O resultado do plebiscito não nos
surpreendeu. Converso com todos os tipos de pessoa e era evidente que isso iria
estourar. Nós temos um casal de amigos que votaram Leave (sair). Eles nos
disseram que o país está saturado, que não cabe mais ninguém. Eles não são
xenófobos nem pessoas horríveis, acho que eles têm certa razão e, ao mesmo
tempo, não têm. Afinal, aqui se reclama da imigração, porém os britânicos não
querem os empregos mais braçais, mais simples, que são, quase invariavelmente,
feitos por estrangeiros.
Esse
resultado pode dar uma falsa ideia de antipatia, de que é coisa de país
desenvolvido que se sente superior aos demais. No entanto, duvido que o
resultado no Brasil seria diferente se houvesse uma consulta popular
semelhante. Bastou o governo abrir vagas para médicos cubanos que a população
cuspiu imediatamente que não havia empregos suficientes nem para os
brasileiros. Pois bem, qual médico está disposto a ir trabalhar em “Xiririca do
Alto” ou no “Baixo Não Sei Onde”?
A
questão da soberania britânica também foi um ponto crucial: acostumada em ser
um império, especialmente a Inglaterra se viu obedecendo a regras que não
queria, pagando os impostos à União Europeia e não vendo muito progresso. Por
aqui, não se fala em outra coisa na tevê e nos jornais. Parece que, no fundo, essa
união só serviu para que todos imigrassem, para que fosse mais fácil um europeu
pular de um país para outro sem tantos empecilhos. Some-se a tudo isso a
campanha do Remain (permanecer), que
foi bem fraca.
Também
é preciso dizer que esse trânsito de pessoas é conflitivo com estes tempos de
terrorismo tão ostensivo. Lili trabalha em esferas ligadas ao governo, sinal de
celular bloqueado, tudo muito protegido por causa de espiões e de possíveis bombas.

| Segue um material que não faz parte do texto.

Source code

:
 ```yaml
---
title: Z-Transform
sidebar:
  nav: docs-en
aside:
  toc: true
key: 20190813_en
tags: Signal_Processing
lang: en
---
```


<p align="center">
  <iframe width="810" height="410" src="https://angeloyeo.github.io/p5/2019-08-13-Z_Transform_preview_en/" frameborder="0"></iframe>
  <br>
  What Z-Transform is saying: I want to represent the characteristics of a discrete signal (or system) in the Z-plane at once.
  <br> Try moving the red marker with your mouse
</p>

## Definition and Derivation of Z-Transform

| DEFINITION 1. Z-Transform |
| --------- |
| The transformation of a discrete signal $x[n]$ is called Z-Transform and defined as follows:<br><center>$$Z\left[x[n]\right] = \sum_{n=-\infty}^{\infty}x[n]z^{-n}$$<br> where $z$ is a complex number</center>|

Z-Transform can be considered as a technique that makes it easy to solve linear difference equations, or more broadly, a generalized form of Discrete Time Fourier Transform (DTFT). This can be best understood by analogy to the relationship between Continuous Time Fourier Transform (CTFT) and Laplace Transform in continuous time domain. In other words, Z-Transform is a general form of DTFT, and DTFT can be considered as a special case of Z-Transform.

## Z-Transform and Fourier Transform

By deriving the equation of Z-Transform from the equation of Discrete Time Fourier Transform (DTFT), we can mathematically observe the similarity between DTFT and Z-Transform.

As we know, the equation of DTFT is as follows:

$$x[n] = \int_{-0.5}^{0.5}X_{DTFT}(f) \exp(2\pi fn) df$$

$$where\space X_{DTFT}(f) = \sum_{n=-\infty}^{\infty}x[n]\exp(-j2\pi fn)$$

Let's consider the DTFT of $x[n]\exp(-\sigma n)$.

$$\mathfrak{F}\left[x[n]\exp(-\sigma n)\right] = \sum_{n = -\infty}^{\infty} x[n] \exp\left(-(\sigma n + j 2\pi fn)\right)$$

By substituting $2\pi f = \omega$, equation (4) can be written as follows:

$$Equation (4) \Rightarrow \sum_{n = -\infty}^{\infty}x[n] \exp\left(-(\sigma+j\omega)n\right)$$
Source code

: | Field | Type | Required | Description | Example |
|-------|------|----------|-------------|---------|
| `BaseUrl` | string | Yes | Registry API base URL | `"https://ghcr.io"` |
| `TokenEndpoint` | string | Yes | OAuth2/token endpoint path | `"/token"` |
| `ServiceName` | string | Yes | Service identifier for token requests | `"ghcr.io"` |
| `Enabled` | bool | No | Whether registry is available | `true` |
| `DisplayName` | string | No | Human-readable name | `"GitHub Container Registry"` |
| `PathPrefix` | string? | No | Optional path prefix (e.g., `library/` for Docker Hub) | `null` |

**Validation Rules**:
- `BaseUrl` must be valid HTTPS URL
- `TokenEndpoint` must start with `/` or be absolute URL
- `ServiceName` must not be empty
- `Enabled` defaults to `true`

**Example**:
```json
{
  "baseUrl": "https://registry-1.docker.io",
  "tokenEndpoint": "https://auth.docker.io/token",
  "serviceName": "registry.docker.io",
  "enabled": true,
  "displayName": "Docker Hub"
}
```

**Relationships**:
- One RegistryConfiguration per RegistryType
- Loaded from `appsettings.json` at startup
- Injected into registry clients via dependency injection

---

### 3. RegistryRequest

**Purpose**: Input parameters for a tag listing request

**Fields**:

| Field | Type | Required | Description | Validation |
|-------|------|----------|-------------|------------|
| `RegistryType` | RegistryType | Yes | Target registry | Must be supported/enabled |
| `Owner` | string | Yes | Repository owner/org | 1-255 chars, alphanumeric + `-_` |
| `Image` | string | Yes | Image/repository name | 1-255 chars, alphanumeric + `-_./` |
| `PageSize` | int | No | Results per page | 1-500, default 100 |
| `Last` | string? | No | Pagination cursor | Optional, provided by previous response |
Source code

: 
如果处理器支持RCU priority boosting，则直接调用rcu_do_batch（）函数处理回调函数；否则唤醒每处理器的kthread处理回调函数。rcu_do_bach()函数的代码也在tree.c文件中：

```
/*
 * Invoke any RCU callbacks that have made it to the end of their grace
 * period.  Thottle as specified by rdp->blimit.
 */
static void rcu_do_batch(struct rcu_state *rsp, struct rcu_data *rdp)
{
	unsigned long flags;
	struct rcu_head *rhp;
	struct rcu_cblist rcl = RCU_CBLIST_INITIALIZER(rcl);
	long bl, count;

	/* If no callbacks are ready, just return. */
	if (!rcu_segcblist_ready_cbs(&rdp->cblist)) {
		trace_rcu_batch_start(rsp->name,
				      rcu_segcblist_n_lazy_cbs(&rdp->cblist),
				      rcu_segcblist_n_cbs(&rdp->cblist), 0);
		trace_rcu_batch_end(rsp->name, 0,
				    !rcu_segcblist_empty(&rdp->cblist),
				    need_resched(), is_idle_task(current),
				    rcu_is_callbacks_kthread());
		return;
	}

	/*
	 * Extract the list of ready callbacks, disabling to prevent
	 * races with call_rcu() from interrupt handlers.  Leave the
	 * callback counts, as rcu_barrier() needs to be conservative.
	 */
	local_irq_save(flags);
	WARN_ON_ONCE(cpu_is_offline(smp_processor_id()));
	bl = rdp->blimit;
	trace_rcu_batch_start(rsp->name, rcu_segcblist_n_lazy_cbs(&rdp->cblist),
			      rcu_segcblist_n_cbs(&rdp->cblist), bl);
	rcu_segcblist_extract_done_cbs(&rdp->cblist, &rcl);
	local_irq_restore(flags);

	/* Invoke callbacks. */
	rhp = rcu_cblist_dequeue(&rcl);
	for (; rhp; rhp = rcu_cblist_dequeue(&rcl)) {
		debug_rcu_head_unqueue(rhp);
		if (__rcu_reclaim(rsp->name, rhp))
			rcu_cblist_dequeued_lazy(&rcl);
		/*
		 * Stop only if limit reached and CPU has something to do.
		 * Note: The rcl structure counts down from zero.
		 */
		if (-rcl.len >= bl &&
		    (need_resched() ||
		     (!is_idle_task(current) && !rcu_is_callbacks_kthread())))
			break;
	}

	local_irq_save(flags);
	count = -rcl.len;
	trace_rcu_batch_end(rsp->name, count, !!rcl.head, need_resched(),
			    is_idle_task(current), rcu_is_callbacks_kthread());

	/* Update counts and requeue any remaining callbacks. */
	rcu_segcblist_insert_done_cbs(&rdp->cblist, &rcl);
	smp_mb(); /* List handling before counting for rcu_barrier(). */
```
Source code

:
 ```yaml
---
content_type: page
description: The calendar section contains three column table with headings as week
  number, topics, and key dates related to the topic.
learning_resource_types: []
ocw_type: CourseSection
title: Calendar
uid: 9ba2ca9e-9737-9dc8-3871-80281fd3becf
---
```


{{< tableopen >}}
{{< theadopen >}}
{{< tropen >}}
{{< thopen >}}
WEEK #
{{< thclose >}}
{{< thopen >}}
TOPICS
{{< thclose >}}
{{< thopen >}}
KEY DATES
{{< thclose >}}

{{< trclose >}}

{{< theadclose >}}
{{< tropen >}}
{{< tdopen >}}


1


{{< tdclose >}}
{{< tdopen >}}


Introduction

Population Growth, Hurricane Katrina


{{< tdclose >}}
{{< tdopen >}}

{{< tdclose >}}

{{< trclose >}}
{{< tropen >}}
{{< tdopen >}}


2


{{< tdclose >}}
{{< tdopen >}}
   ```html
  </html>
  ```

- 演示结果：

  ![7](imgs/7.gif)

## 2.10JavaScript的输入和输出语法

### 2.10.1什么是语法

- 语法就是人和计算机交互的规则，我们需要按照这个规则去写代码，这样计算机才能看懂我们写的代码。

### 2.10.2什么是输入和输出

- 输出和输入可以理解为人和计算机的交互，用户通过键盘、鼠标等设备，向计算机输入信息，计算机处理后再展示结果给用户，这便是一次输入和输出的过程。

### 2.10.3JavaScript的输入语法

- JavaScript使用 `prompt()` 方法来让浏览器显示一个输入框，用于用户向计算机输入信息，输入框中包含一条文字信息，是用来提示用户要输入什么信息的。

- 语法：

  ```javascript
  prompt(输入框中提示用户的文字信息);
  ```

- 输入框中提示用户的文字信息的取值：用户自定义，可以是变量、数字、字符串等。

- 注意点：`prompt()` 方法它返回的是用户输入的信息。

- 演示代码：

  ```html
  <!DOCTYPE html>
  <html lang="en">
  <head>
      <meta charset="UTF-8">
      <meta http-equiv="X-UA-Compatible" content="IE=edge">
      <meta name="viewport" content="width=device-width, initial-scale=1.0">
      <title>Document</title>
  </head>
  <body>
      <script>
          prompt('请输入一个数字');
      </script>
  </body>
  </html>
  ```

Meio “filme de James Bond” o ambiente. É possível, e até bastante provável, que a União Europeia continue a se fragilizar e que um dia venha até a acabar como um cristal partido. No entanto, é difícil antever a natureza dos fatos que irão ocorrer até então. De qualquer forma, o Brexit sacode agora não só a Europa, mas o mundo inteiro. Em nenhum lugar se sabe se é melhor se juntar a grupos, se isso dá mais força a uma nação, ou se, ao contrário, encontra-se no separatismo e no protecionismo a chave da salvação dos destinos de um país.